Accordingly, Plaintiffs' denial of access to courts claim will be dismissed.
6. Fourteenth Amendment Equal Protection Claim
Plaintiffs have also raised the generalized claim that their transfer to and confinement at Muskegon violated their right to equal protection under the Fourteenth Amendment.
The Equal Protection Clause provides that no state shall "deny to any person within its jurisdiction the equal protection of the laws." U.S. Const. Amend. XIV, § 1. "This is not a command that all persons be treated alike but, rather, 'a direction that all persons similarly situated should be treated alike'" Artway v. Attorney General of State of N.J., 81 F.3d 1235, 1267 (3d Cir. 1996), quoting City of Cleburne, Tex. v. Cleburne Living Center, 473 U.S. 432, 439 (1985). "Treatment of dissimilarly situated persons in a dissimilar manner by the government does not violate the Equal Protection Clause." Klinger v. Department of Corrections, 31 F.3d 727, 731 (8th Cir. 1994). As a threshold matter, in order to establish an equal protection violation, the plaintiff must "...demonstrate that [he has] been treated differently by a state actor than others who are similarly situated simply because [he] belongs to a particular protected class." Keevan v. Smith, 100 F.3d 644, 648 (8th Cir. 1996).

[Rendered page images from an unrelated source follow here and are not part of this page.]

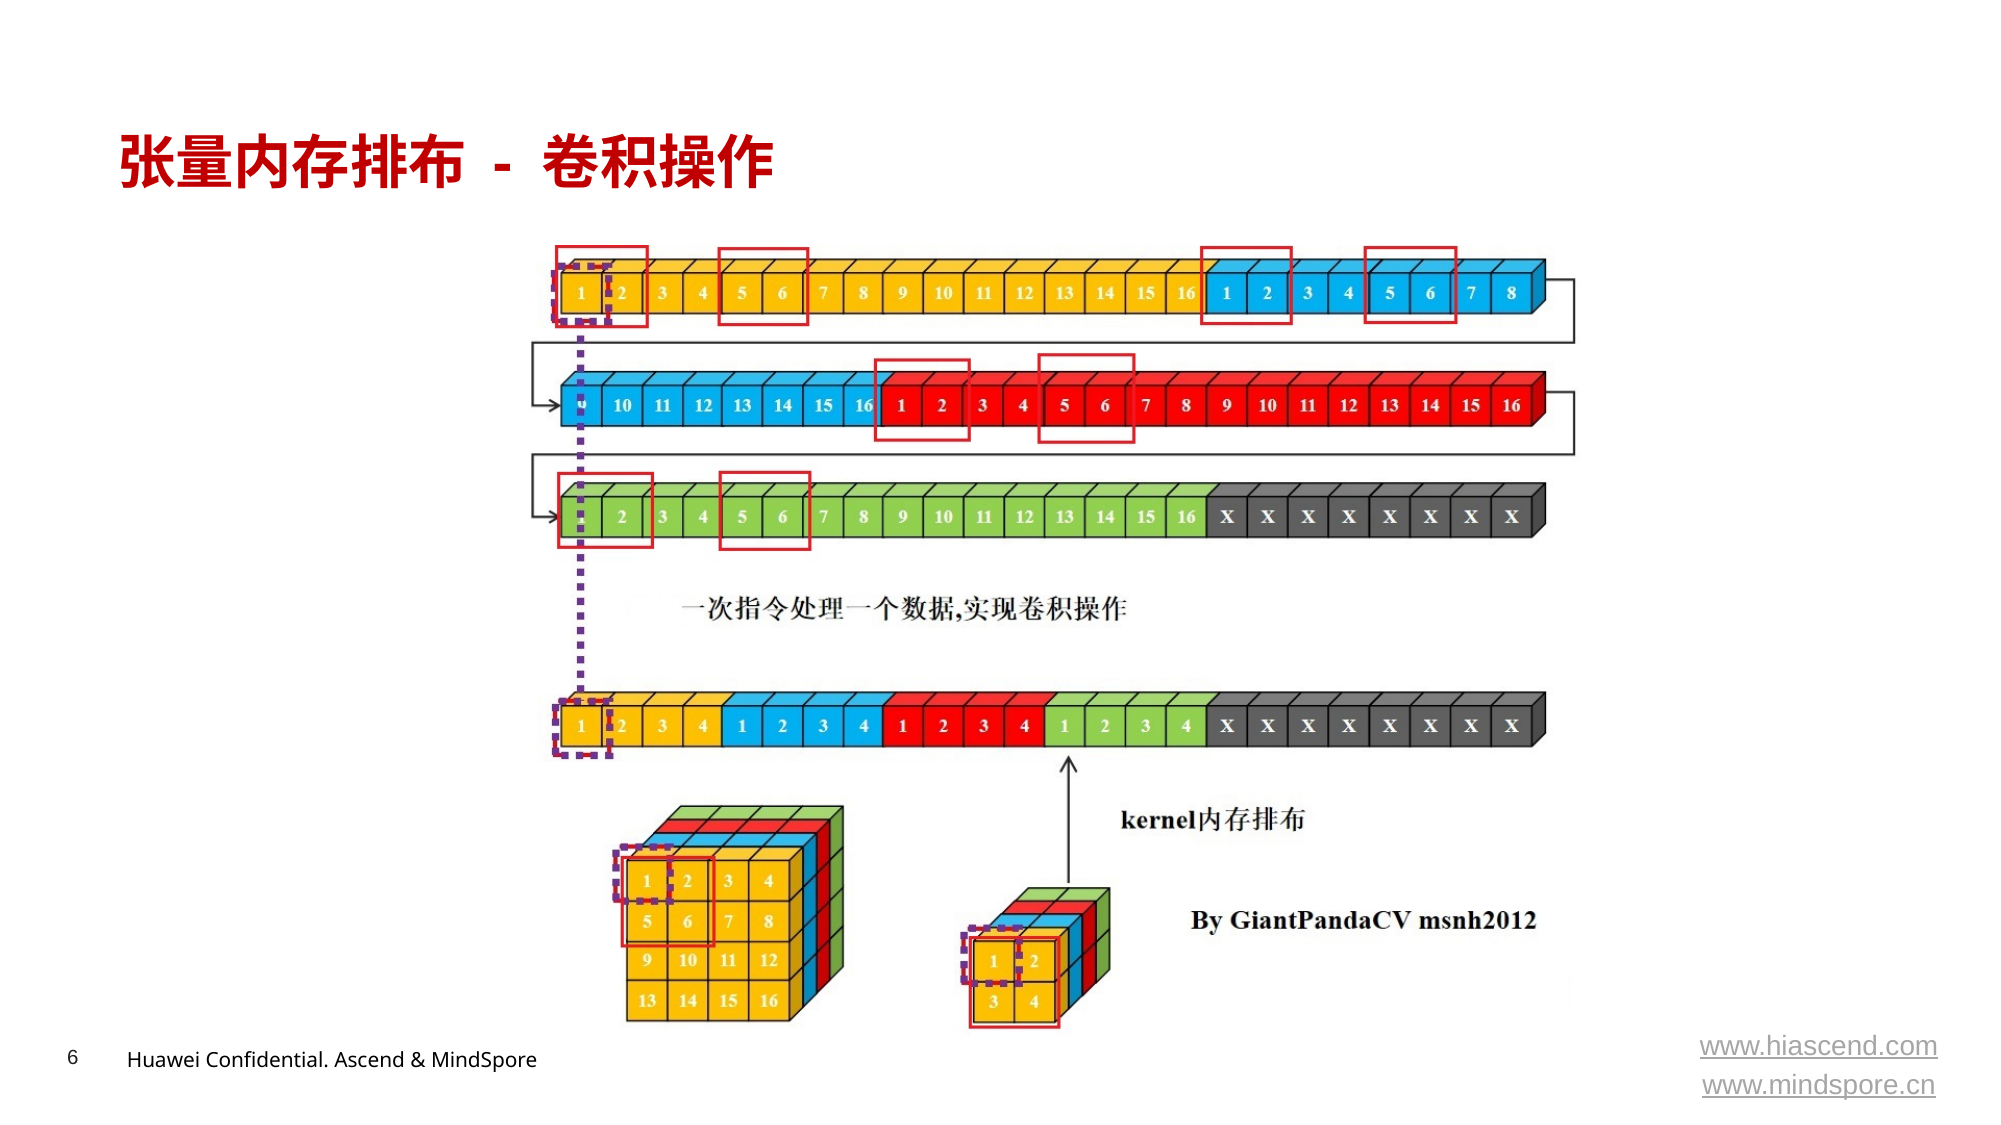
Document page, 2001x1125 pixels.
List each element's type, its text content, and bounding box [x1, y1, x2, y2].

title 张量内存排布 - 卷积操作 [102, 111, 1901, 209]
picture [503, 244, 1594, 1038]
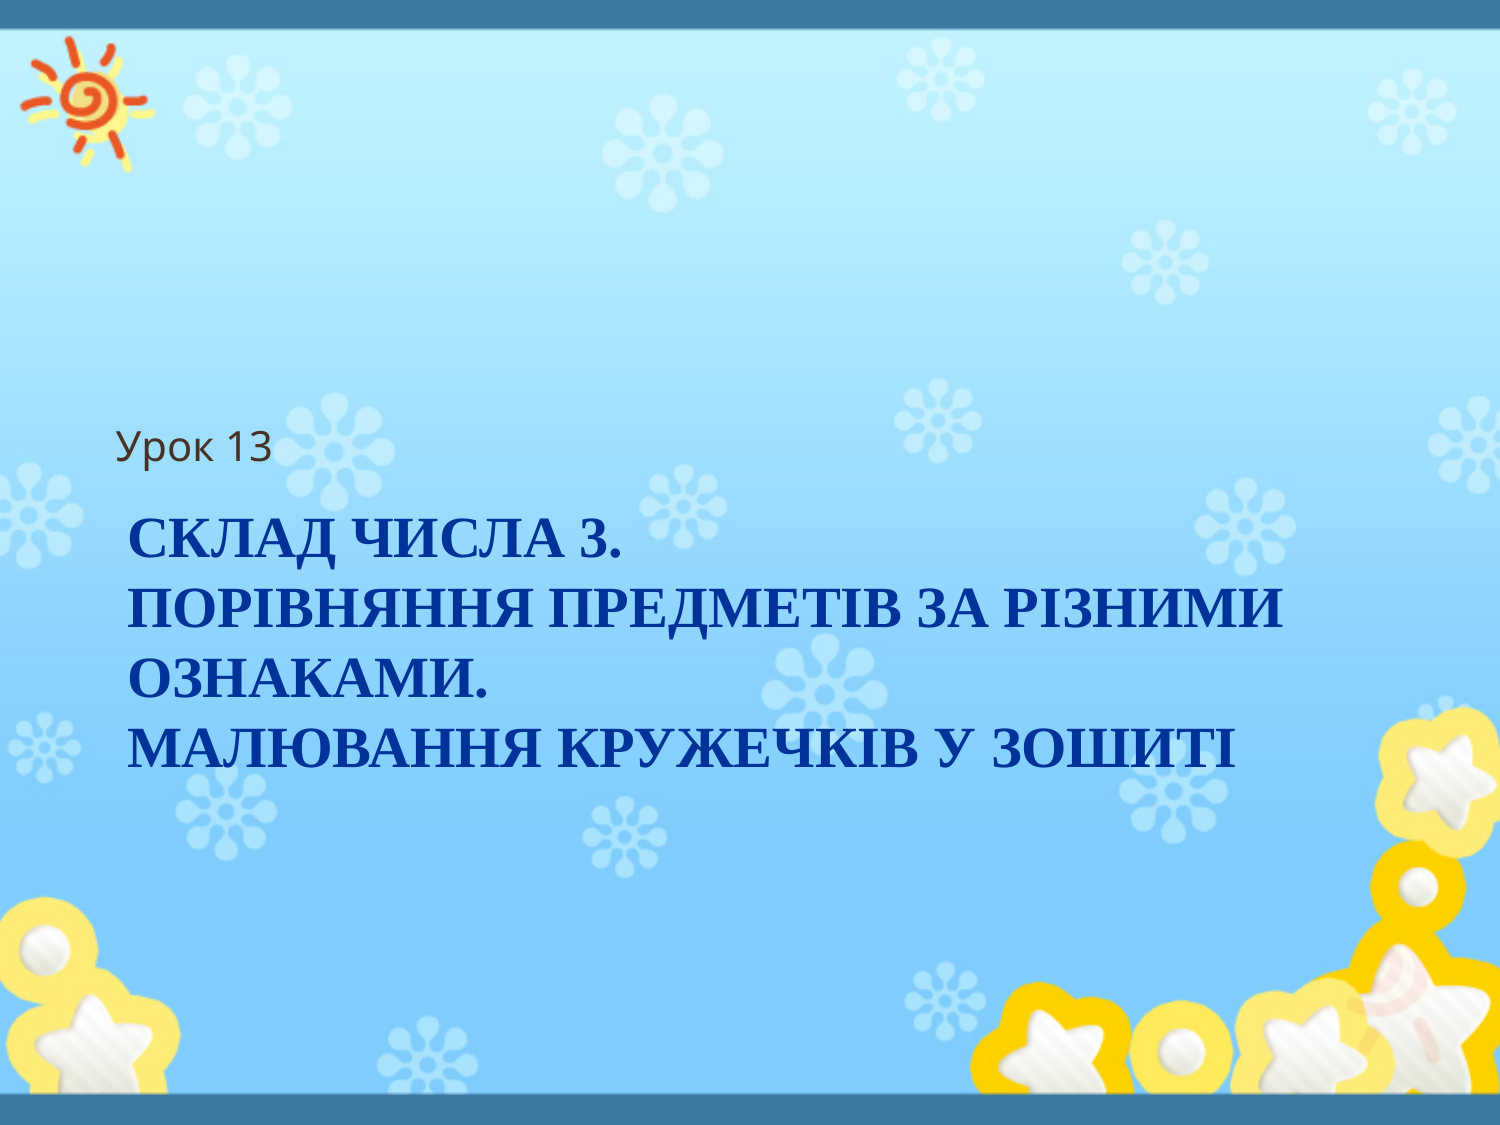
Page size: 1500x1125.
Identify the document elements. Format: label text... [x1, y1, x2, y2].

Here, Plaintiffs have failed to allege any differential treatment between themselves and any specific group or class of similarly situated individuals. Thus, Plaintiffs have failed to meet the threshold requirement of stating an equal protection claim, and such claim will be dismissed accordingly.

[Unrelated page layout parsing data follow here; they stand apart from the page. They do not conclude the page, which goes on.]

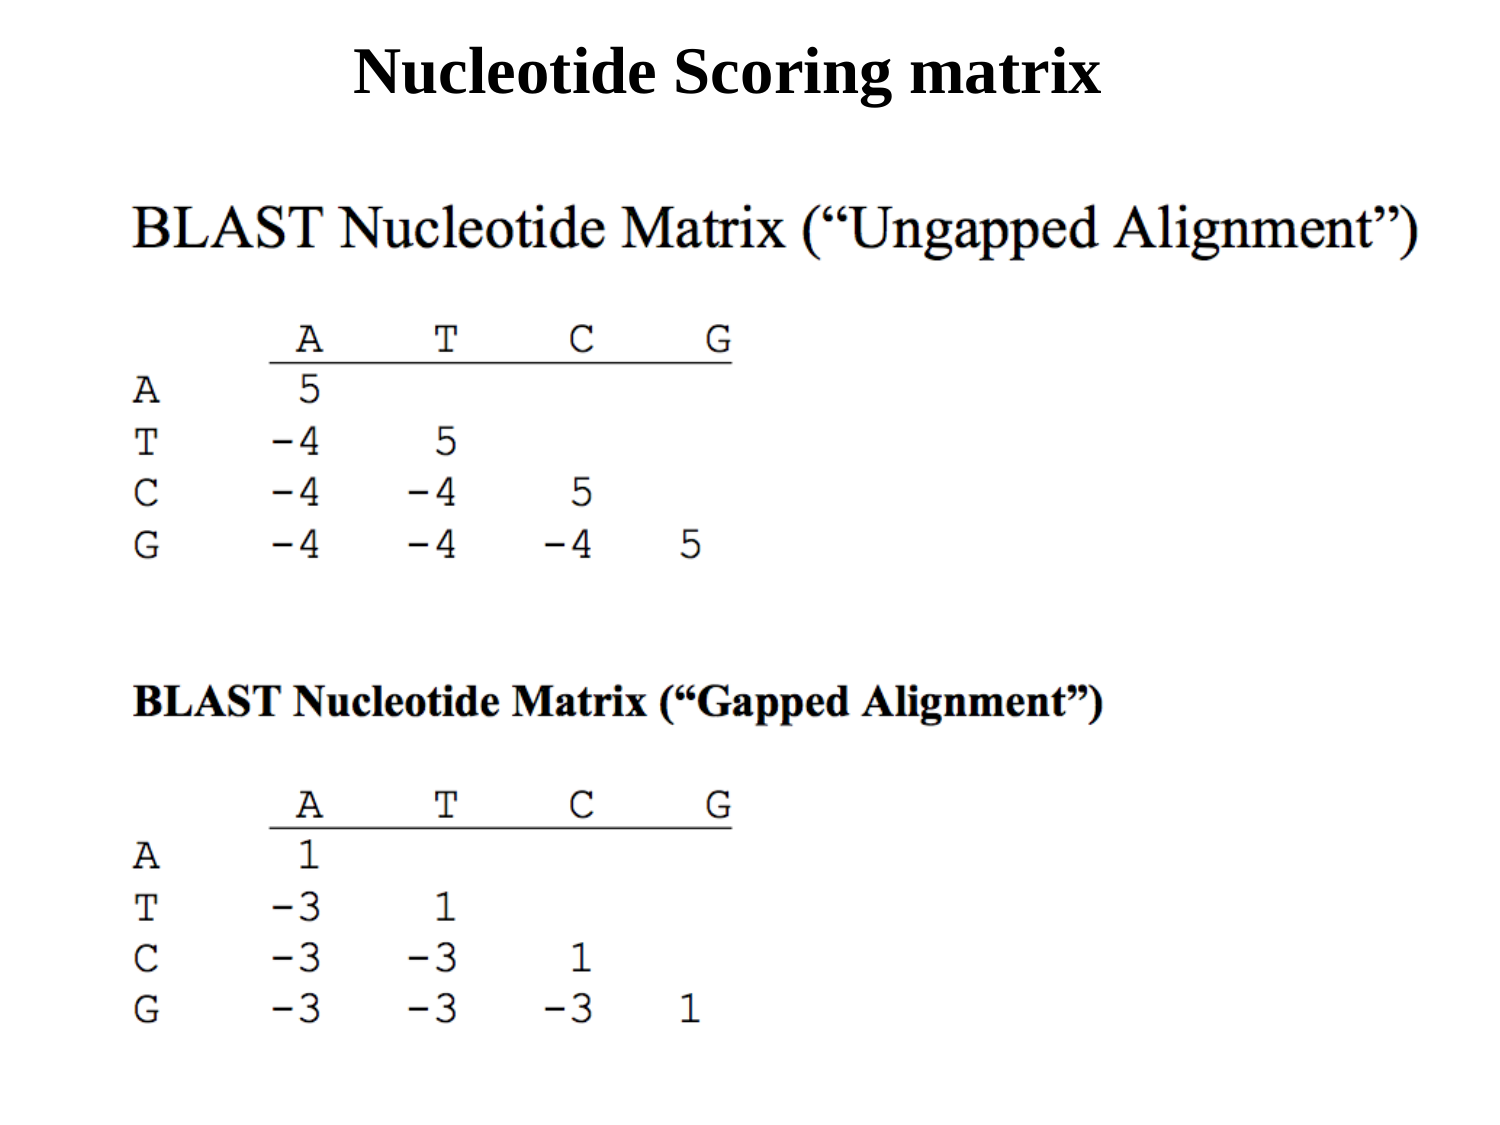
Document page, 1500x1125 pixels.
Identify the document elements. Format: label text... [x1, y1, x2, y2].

picture [90, 179, 1453, 1080]
title Nucleotide Scoring matrix [90, 1, 1366, 133]
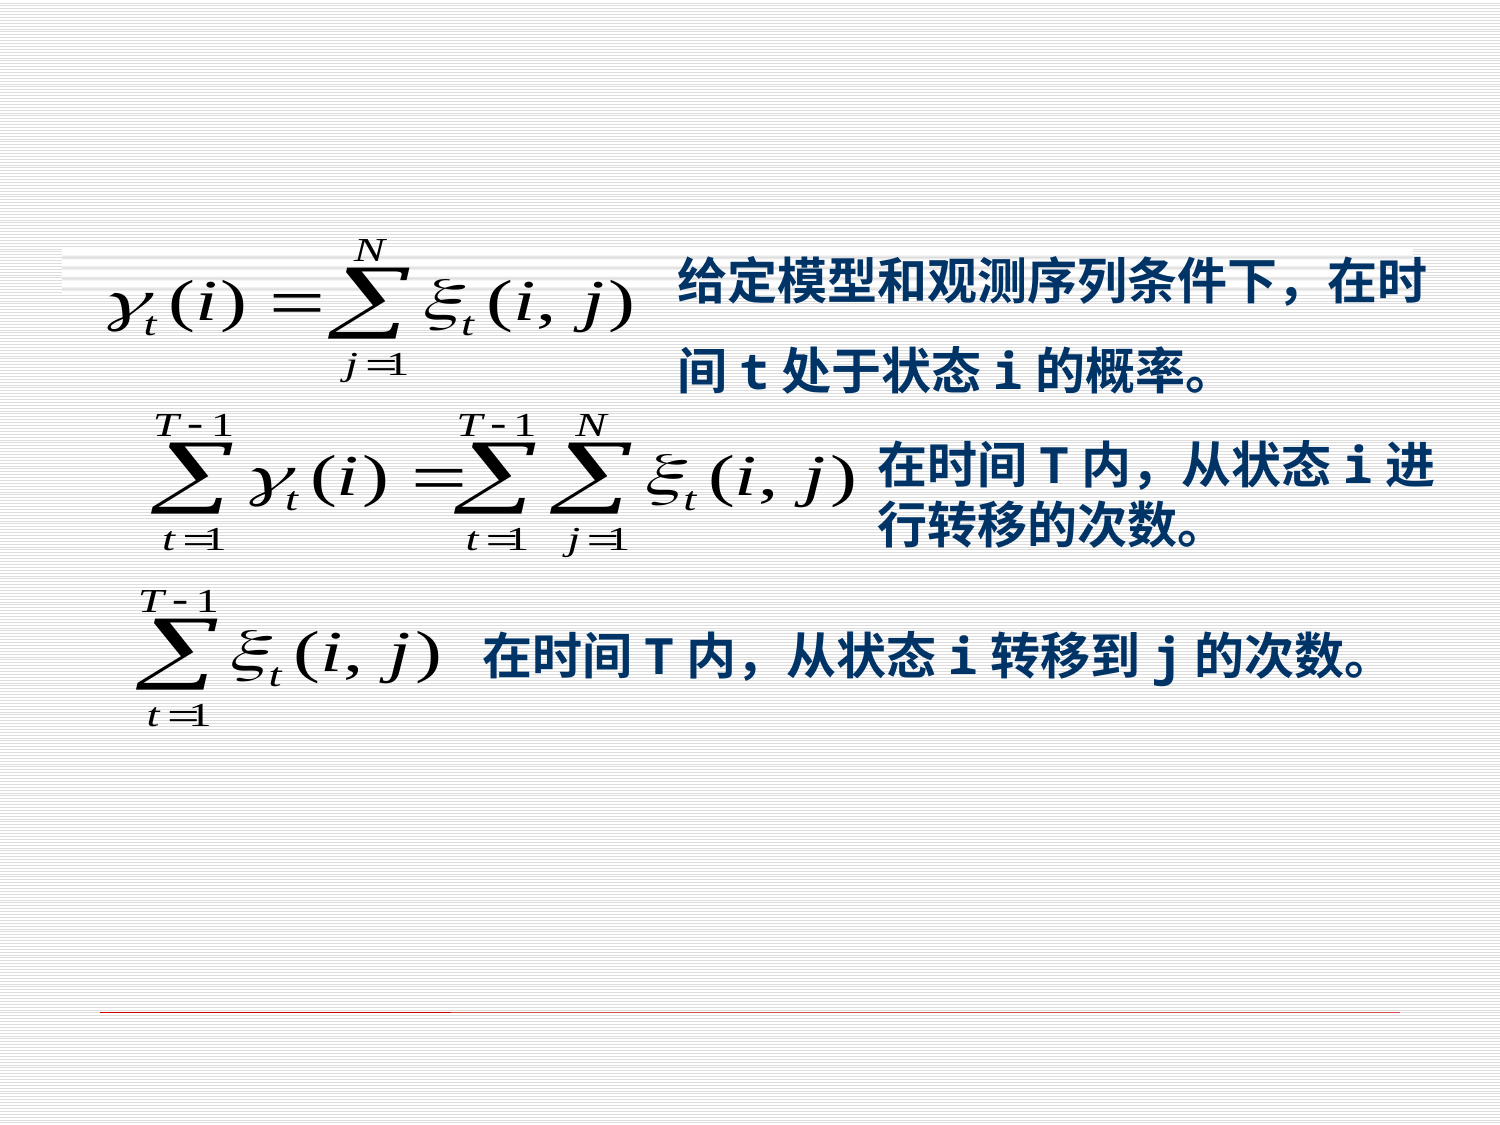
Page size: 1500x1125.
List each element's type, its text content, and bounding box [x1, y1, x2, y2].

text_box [24, 224, 872, 738]
text_box 在时间T内，从状态i转移到j的次数。 [876, 617, 1375, 693]
text_box 给定模型和观测序列条件下，在时间t处于状态i的概率。 [662, 212, 1445, 408]
picture [872, 249, 1413, 295]
text_box 在时间T内，从状态i进行转移的次数。 [876, 426, 1460, 561]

An appropriate Order follows.
AND NOW, this 9th day of December, 2011, it is hereby ORDERED, ADJUDGED, and DECREED as follows:
1. The Commonwealth Defendants' motion to dismiss complaint [ECF No. 29] is GRANTED;
2. Defendant General Assembly's motion to dismiss [ECF No. 31] is GRANTED; and
3. Defendant Curley's motion to dismiss complaint [ECF No. 41] is GRANTED.
As a result of the foregoing, this case is DISMISSED. The Clerk is directed to mark this case closed.